Required work: Could you return all of the entries below exactly, minus the pictures?

Task input:
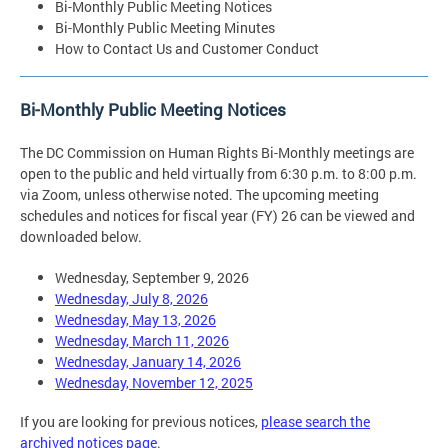
Bi-Monthly Public Meeting Notices
Bi-Monthly Public Meeting Minutes
How to Contact Us and Customer Conduct
Bi-Monthly Public Meeting Notices
The DC Commission on Human Rights Bi-Monthly meetings are
open to the public and held virtually from 6:30 p.m. to 8:00 p.m.
via Zoom, unless otherwise noted. The upcoming meeting
schedules and notices for fiscal year (FY) 26 can be viewed and
downloaded below.
Wednesday, September 9, 2026
Wednesday, July 8, 2026
Wednesday, May 13, 2026
Wednesday, March 11, 2026
Wednesday, January 14, 2026
Wednesday, November 12, 2025
If you are looking for previous notices,
please search the
archived notices page
.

Answer:
Bi-Monthly Public Meeting Notices
Bi-Monthly Public Meeting Minutes
How to Contact Us and Customer Conduct
Bi-Monthly Public Meeting Notices
The DC Commission on Human Rights Bi-Monthly meetings are
open to the public and held virtually from 6:30 p.m. to 8:00 p.m.
via Zoom, unless otherwise noted. The upcoming meeting
schedules and notices for fiscal year (FY) 26 can be viewed and
downloaded below.
Wednesday, September 9, 2026
Wednesday, July 8, 2026
Wednesday, May 13, 2026
Wednesday, March 11, 2026
Wednesday, January 14, 2026
Wednesday, November 12, 2025
If you are looking for previous notices,
please search the
archived notices page
.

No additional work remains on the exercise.